- Things to do:
1. In the message about Apache's user and group, rewrite the passage starting with "updatedb && grep" and going on through "ever it's phrased).", changing "wwwrun" to "apache" throughout.
2. Which command lines does the message about Apache's user and group give for typing at a shell prompt?

- Text provided:

- Opening Delimiter -

This may be a bit excessive and brute force...but...
updatedb && grep -i user locate httpd.conf
Josh Luthman Office: 937-552-2340 Direct: 937-552-2343 1100 Wayne St Suite 1337 Troy, OH 45373
Those who don't understand UNIX are condemned to reinvent it, poorly. --- Henry Spencer
On Tue, Sep 16, 2008 at 2:40 PM, Rich Smrcina <rsmrcina at wi.rr.com> wrote:
Ok, check to see what user Apache is running as. Issue the command:
ps -ef | grep http
You should see something like this:
wwwrun 17153 1097 0 Sep14 ? 00:00:06 /usr/sbin/httpd2-prefork -f /etc/apache2/httpd.conf
The first column (wwwrun in my case) is the user that the web server is running under. Then enter:
groups wwwrun
But substitute your first column for wwwrun, you will get something like this:
wwwrun : www
www is the group name that the web server is running under. That should be the response to the question 'What group is your web server running under?' (or how ever it's phrased).

- Closing Delimiter -

[Records taken from a dataset]
- Opening Delimiter -

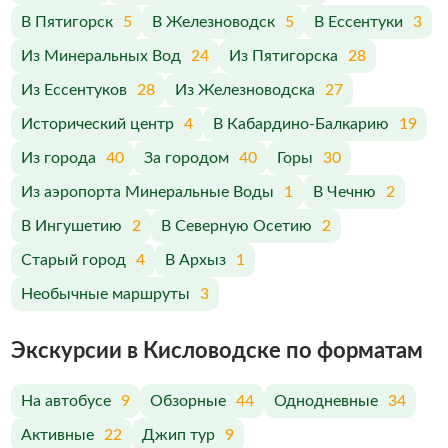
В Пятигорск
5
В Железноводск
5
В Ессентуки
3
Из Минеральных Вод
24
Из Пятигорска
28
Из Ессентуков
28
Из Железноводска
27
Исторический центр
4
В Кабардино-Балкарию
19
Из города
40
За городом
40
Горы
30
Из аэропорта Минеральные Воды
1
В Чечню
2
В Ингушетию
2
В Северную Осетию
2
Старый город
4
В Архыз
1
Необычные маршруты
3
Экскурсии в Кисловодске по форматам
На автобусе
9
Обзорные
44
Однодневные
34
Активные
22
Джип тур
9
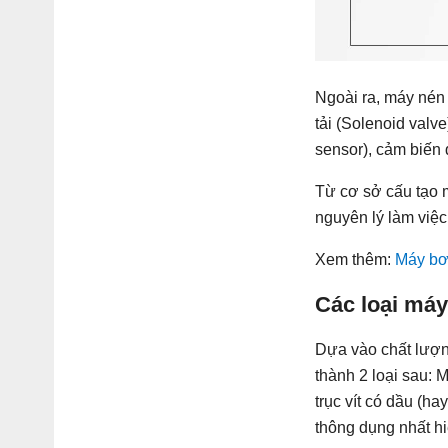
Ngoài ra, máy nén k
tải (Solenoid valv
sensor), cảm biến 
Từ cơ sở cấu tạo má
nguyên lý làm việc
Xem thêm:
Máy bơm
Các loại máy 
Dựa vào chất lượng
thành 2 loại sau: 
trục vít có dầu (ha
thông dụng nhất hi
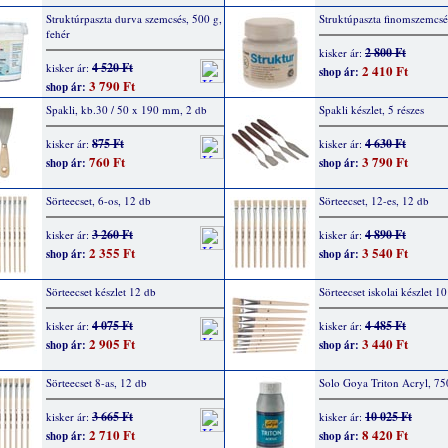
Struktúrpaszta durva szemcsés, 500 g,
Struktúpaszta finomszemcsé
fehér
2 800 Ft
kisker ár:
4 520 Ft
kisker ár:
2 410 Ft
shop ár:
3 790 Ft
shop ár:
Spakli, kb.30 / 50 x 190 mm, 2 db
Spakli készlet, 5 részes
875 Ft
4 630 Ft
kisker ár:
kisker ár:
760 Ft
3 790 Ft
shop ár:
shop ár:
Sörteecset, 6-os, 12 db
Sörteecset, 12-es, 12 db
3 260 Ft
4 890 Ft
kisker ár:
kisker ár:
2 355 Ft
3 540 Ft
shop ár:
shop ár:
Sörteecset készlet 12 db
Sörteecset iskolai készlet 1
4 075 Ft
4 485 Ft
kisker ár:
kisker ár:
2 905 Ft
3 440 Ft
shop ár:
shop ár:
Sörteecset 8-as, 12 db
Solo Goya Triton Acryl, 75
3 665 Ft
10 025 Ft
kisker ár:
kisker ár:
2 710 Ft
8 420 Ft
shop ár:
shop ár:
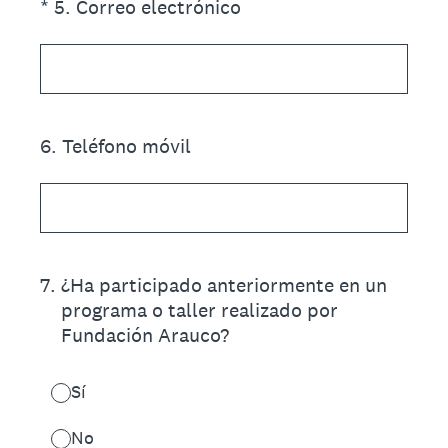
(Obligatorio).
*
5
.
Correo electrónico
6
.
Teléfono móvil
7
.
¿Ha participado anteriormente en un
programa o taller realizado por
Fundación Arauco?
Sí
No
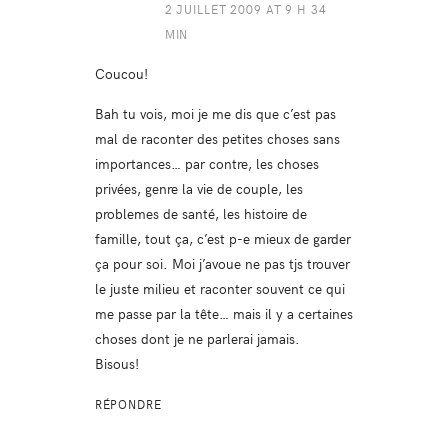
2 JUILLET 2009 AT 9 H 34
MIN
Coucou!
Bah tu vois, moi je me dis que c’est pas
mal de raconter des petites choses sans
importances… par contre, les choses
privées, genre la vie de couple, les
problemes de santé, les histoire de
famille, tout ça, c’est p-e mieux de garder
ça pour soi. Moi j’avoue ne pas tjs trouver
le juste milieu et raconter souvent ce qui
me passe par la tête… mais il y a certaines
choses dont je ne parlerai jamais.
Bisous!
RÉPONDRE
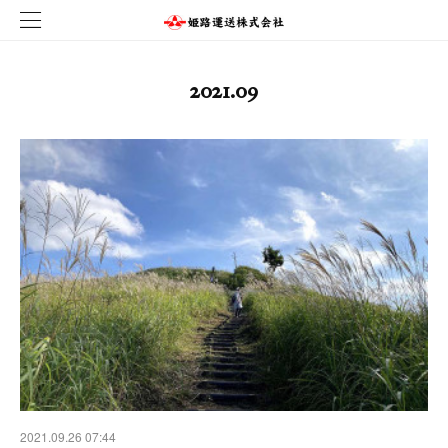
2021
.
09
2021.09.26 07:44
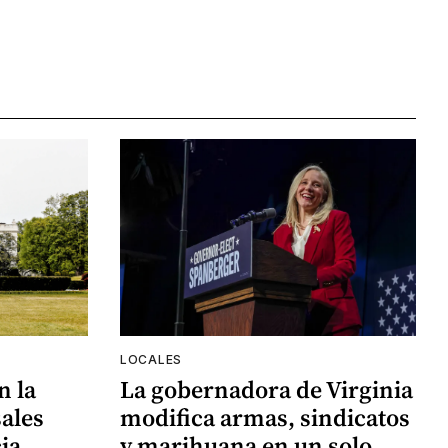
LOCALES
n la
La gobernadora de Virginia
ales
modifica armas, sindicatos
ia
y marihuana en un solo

- Closing Delimiter -

- Exercise solutions:
1.
updatedb && grep -i user locate httpd.conf
Josh Luthman Office: 937-552-2340 Direct: 937-552-2343 1100 Wayne St Suite 1337 Troy, OH 45373
Those who don't understand UNIX are condemned to reinvent it, poorly. --- Henry Spencer
On Tue, Sep 16, 2008 at 2:40 PM, Rich Smrcina <rsmrcina at wi.rr.com> wrote:
Ok, check to see what user Apache is running as. Issue the command:
ps -ef | grep http
You should see something like this:
apache 17153 1097 0 Sep14 ? 00:00:06 /usr/sbin/httpd2-prefork -f /etc/apache2/httpd.conf
The first column (apache in my case) is the user that the web server is running under. Then enter:
groups apache
But substitute your first column for apache, you will get something like this:
apache : www
www is the group name that the web server is running under. That should be the response to the question 'What group is your web server running under?' (or how ever it's phrased).

2.
updatedb && grep -i user locate httpd.conf
ps -ef | grep http
groups wwwrun